[Consigne écrite 1]:
Répondez aux questions suivantes d'après l'extrait sur la bataille de Nancy :
(a) À quelle date la bataille devant Nancy a-t-elle eu lieu ?
(b) Quel titre Charles demande-t-il à l'empereur germanique ?
(c) Quelle ville l'empereur préfère-t-il rejoindre discrètement ?
[Consigne écrite 2]: Citez fidèlement le passage de l'extrait sur la bataille de Nancy qui commence aux mots « Charles, qui ne » et s'arrête après « duché de Lorraine. ».

[Extrait du document]:
__________
Il
est des batailles qui ne restent que dans les mémoires régionales
et qui pourtant ont façonné le visage de l'Europe moderne. Celle
qui se déroula devant Nancy le 5 janvier 1477 entre parfaitement
dans cette catégorie. Bien connue en Lorraine, un peu moins en
Bourgogne, elle est largement ignorée ailleurs. La raison en est
simple : cette bataille n'entre pas dans le roman national
français. Ici pas de défaite ou de victoire des armes du roi de
France et la bataille ne retient l'attention que par l'élimination
du grand rival de Louis XI que fut Charles le Téméraire et par le
rattachement définitif du duché de Bourgogne au domaine royal.
C'est
oublier que si Charles avait vaincu la coalition des Lorrains et des
Suisses il aurait fait un énorme pas pour donner une plus grande
cohérence territoriale à ses États qui couvraient déjà les
actuels Pays-Bas, Belgique, Luxembourg mais aussi le Nord-Pas de
Calais, la Franche-Comté, la Bourgogne et le Haut-Rhin1.
Charles, qui ne cache pas alors ses immenses ambitions, demande à
l'empereur germanique le titre de roi de Bourgogne. En septembre 1473
la rencontre a lieu à Trêves pour un couronnement. Mais le faste et
l'éclat des Bourguignons froissent l'empereur qui préfère
rejoindre discrètement Cologne. Qu'à cela ne tienne, le Téméraire
espère bien réussir à donner sa fille et unique héritière Marie
en mariage à Maximilien, le fils de Frédéric III. L'empereur ne
pourra alors refuser le titre royal à Charles surtout si ce dernier
s'impose comme le plus puissant seigneur des marches occidentales du
Saint-Empire ressuscitant l'ancien Lotharingie. Mais il doit pour
cela prendre le contrôle du duché de Lorraine.
__________
[Données fournies]:
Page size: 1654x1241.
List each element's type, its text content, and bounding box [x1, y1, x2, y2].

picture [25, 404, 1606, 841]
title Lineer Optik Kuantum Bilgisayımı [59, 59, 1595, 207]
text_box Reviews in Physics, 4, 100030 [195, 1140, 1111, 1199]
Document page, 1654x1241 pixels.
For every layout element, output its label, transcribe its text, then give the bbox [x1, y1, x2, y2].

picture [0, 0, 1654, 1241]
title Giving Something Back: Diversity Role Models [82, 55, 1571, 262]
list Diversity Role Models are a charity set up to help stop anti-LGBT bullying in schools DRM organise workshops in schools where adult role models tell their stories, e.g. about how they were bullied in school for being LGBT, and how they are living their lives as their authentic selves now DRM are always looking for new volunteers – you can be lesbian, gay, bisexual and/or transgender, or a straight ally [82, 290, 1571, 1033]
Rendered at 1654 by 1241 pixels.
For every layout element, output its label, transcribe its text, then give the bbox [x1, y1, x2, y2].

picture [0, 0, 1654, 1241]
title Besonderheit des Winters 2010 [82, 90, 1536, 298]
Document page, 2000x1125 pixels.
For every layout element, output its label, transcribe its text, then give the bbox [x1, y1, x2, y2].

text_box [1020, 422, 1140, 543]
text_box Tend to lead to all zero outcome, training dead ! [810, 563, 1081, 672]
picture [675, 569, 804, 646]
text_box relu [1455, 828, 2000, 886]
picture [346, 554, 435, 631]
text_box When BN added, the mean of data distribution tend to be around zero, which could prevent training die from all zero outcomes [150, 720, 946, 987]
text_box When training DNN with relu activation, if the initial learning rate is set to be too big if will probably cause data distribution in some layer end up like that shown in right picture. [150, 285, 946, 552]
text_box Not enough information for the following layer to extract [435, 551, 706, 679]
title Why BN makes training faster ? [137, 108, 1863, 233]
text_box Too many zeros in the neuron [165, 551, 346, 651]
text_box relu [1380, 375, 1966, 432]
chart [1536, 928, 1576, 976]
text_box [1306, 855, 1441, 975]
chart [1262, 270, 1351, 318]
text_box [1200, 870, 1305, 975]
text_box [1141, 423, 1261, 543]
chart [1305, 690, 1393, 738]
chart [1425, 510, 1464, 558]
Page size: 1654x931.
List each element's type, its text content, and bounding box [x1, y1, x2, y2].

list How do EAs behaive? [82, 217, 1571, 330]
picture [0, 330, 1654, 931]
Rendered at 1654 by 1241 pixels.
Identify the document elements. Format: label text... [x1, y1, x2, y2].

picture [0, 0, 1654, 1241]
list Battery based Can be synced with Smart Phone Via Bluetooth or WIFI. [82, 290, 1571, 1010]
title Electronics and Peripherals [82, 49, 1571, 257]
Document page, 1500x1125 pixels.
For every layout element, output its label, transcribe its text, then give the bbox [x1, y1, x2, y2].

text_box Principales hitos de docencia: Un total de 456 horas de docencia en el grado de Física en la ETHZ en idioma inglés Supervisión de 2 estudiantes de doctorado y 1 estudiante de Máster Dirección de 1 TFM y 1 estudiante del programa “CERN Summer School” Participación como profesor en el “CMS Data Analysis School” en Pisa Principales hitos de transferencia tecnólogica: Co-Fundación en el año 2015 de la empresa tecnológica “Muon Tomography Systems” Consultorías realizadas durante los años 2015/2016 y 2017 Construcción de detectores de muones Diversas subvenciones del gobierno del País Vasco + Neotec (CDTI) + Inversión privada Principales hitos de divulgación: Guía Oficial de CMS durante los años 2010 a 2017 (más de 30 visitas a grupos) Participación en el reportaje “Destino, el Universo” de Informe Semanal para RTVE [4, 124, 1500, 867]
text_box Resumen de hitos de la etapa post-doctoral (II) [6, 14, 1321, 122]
__________
[Résultat obtenu 1]:
(a) Le 5 janvier 1477.
(b) Le titre de roi de Bourgogne.
(c) Cologne.

[Résultat obtenu 2]:
Charles, qui ne cache pas alors ses immenses ambitions, demande à
l'empereur germanique le titre de roi de Bourgogne. En septembre 1473
la rencontre a lieu à Trêves pour un couronnement. Mais le faste et
l'éclat des Bourguignons froissent l'empereur qui préfère
rejoindre discrètement Cologne. Qu'à cela ne tienne, le Téméraire
espère bien réussir à donner sa fille et unique héritière Marie
en mariage à Maximilien, le fils de Frédéric III. L'empereur ne
pourra alors refuser le titre royal à Charles surtout si ce dernier
s'impose comme le plus puissant seigneur des marches occidentales du
Saint-Empire ressuscitant l'ancien Lotharingie. Mais il doit pour
cela prendre le contrôle du duché de Lorraine.